The decision on the exceptional measure followed a partial disclosure of the committee’s opinion on the legislation behind the government’s ambitious social and health care reform programme.

Email ban, limited document distribution

Last Thursday, the tabloid daily Ilta-Sanomat wrote that the provision for expansion of the role of the private sector in health and social care would not occur before general elections due next April. The paper said it based its reporting on a draft opinion that it had obtained from the committee.

Left Alliance MP and committee chair Annika Lapintie said that as a result of the suspected leak, it would no longer use workspaces equipped with electronic tools. She added that in future, documents would only be distributed to MPs present at meetings.

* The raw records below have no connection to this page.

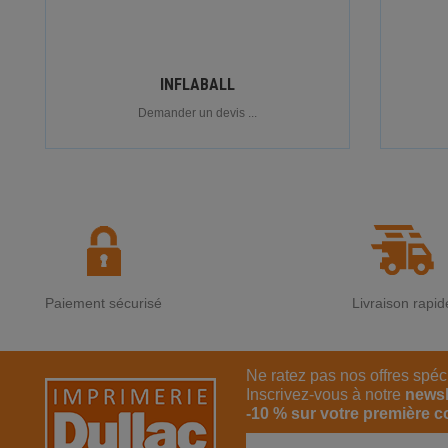
INFLABALL
Demander un devis ...
Paiement sécurisé
Livraison rapid
Ne ratez pas nos offres spéc
Inscrivez-vous à notre
newsl
-10 % sur votre première 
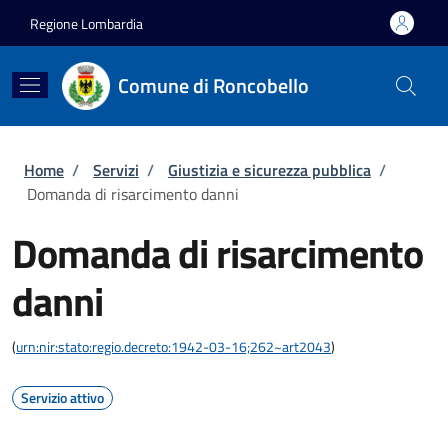
Salta al contenuto principale
Skip to footer content
Regione Lombardia
Comune di Roncobello
Briciole di pane
Home
/
Servizi
/
Giustizia e sicurezza pubblica
/
Domanda di risarcimento danni
Domanda di risarcimento
danni
(
urn:nir:stato:regio.decreto:1942-03-16;262~art2043
)
Servizio attivo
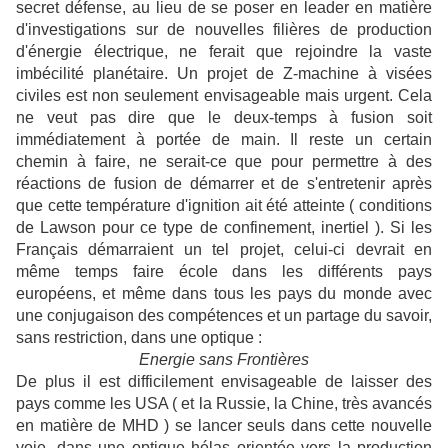
secret défense, au lieu de se poser en leader en matière
d'investigations sur de nouvelles filières de production
d'énergie électrique, ne ferait que rejoindre la vaste
imbécilité planétaire. Un projet de Z-machine à visées
civiles est non seulement envisageable mais urgent. Cela
ne veut pas dire que le deux-temps à fusion soit
immédiatement à portée de main. Il reste un certain
chemin à faire, ne serait-ce que pour permettre à des
réactions de fusion de démarrer et de s'entretenir après
que cette température d'ignition ait été atteinte ( conditions
de Lawson pour ce type de confinement, inertiel ). Si les
Français démarraient un tel projet, celui-ci devrait en
même temps faire école dans les différents pays
européens, et même dans tous les pays du monde avec
une conjugaison des compétences et un partage du savoir,
sans restriction, dans une optique :
Energie sans Frontières
De plus il est difficilement envisageable de laisser des
pays comme les USA ( et la Russie, la Chine, très avancés
en matière de MHD ) se lancer seuls dans cette nouvelle
voie, dans une optique hélas orientée vers la production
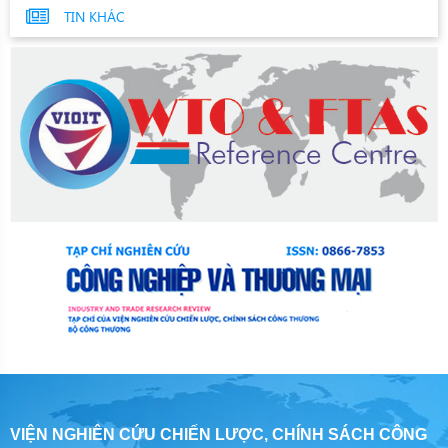
TIN KHÁC
VIỆN NGHIÊN CỨU CHIẾN LƯỢC, CHÍNH SÁCH CÔNG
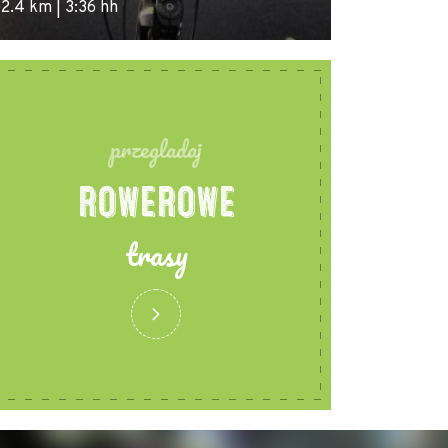
2.4 km | 3:36 hh
46.1 km | 6:55
przegladaj
ROWEROWE
trasy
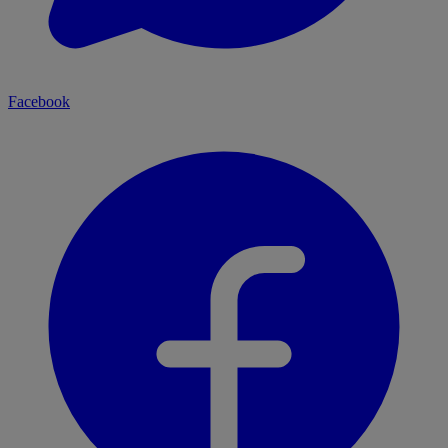
Facebook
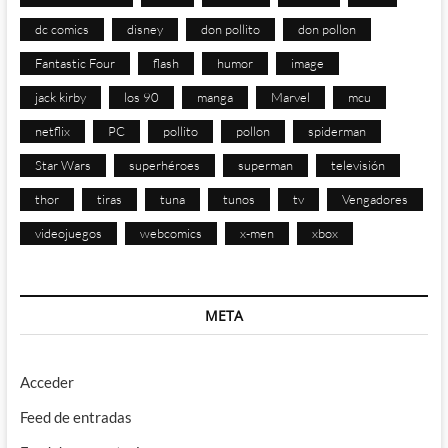
dc comics
disney
don pollito
don pollon
Fantastic Four
flash
humor
image
jack kirby
los 90
manga
Marvel
mcu
netflix
PC
pollito
pollon
spiderman
Star Wars
superhéroes
superman
televisión
thor
tiras
tuna
tunos
tv
Vengadores
videojuegos
webcomics
x-men
xbox
META
Acceder
Feed de entradas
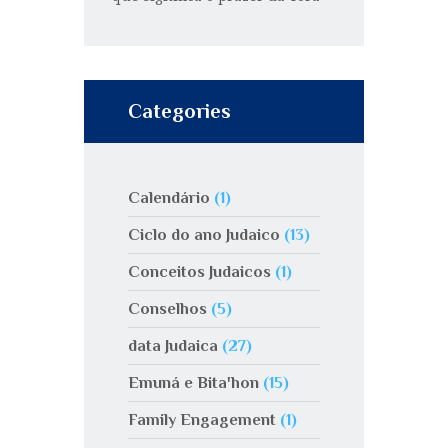
Categories
Calendário
(1)
Ciclo do ano Judaico
(13)
Conceitos Judaicos
(1)
Conselhos
(5)
data Judaica
(27)
Emuná e Bita'hon
(15)
Family Engagement
(1)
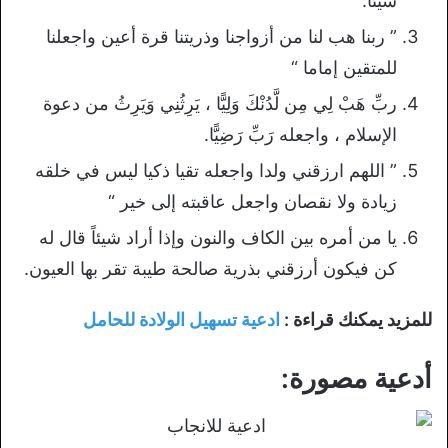
شيئا.
‏” ربنا هب لنا من أزواجنا وذريتنا قرة أعين واجعلنا
للمتقين إماما “
ربِّ هَبْ لِي مِن لَّدُنْكَ وَلِيًّا ، يَرِثُنِي وَيَرِثُ من دعوة
الإسلام ، واجعله رَبِّ رَضِيًّا.
‏” اللهم ارزقني ولدا واجعله تقيا ذكيا ليس في خلقه
زيادة ولا نقصان واجعل ‏عاقبته إلى خير “
يا من أمره بين الكاف والنون وإذا أراد شيئاً قال له
كن فيكون أرزقني بذرية ‏صالحة طيبة تقر بها العيون.
للمزيد يمكنك قراءة :
ادعية تسهيل الولادة للحامل
أدعية مصورة:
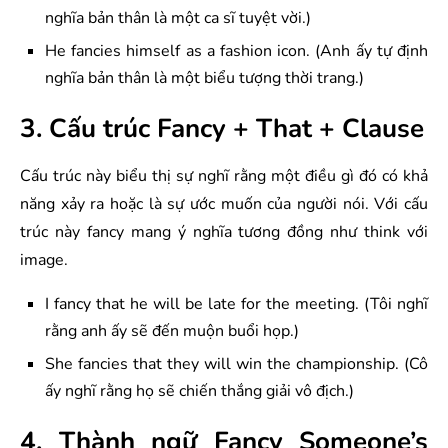
nghĩa bản thân là một ca sĩ tuyệt vời.)
He fancies himself as a fashion icon. (Anh ấy tự định
nghĩa bản thân là một biểu tượng thời trang.)
3. Cấu trúc Fancy + That + Clause
Cấu trúc này biểu thị sự nghĩ rằng một điều gì đó có khả
năng xảy ra hoặc là sự ước muốn của người nói. Với cấu
trúc này fancy mang ý nghĩa tương đồng như think với
image.
I fancy that he will be late for the meeting. (Tôi nghĩ
rằng anh ấy sẽ đến muộn buổi họp.)
She fancies that they will win the championship. (Cô
ấy nghĩ rằng họ sẽ chiến thắng giải vô địch.)
4. Thành ngữ Fancy Someone’s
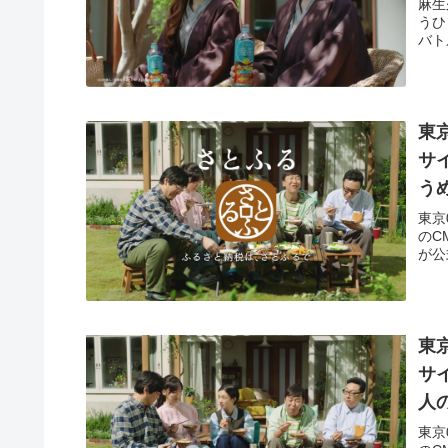
麻生
うひ
バト
東
サ
う
東京
のC
が公
東
サ
人
東京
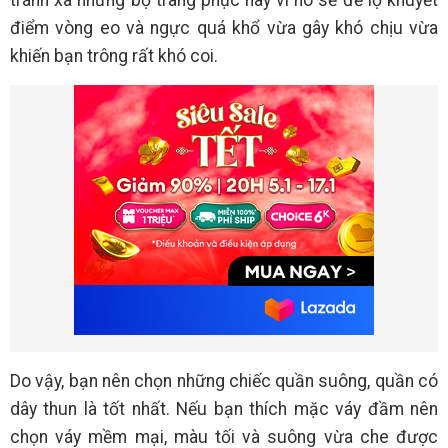
tránh xa những bộ trang phục này vì nó sẽ để lộ khuyết
điểm vòng eo và ngực quá khổ vừa gây khó chịu vừa
khiến bạn trông rất khó coi.
Do vậy, bạn nên chọn những chiếc quần suông, quần có
dây thun là tốt nhất. Nếu bạn thích mặc váy đầm nên
chọn váy mềm mại, màu tối và suông vừa che được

The committee also decided that it would keep meeting room doors locked when MPs are not assembled for deliberations and that documents would no longer be shared via email.

According to Lapintie, committee members had been quite upset about the leak and she noted that the committee had never before experienced a breach of such magnitude in its history.

Numbers game, a race against the clock

Government is currently racing against time to put its social and health care reform package to the vote in June before Parliament breaks off for its summer recess. The legislative reform package will enable regional elections to establish new administrative structures that will be responsible for delivering social and health care services in future.

On Sunday, Prime Minister Juha Sipilä admitted that the regional elections, originally scheduled for October, are likely to be postponed indefinitely. Speaking during a monthly radio interview, Sipilä however expressed confidence that the reform package would go through.

Meanwhile the National Coalition Party led by Finance Minister Petteri Orpo faces a rebellion in party ranks, with Helsinki Mayor and party heavyweight Jan Vapaavuori pulling no punches in his criticism of the government's plans for new regional administrative bodies to deliver social and health care services.

At the same time, at least two NCP MPs, Elina Lepomäki and Susanna Koski have openly signalled their intention to vote against the reform, effectively whittling away the government's razor-thin majority when it comes time to vote.

Another NCP MP, Harry "Hjallis" Harkimo recently pulled out of the party altogether to form a new political action group, Movement Now (Liike Nyt) and has also indicated that he will not throw his weight behind the reform package.

Political pundits have speculated that a failure to push through the reform could spell the end of the coalition government with less than one year left in its current term in office.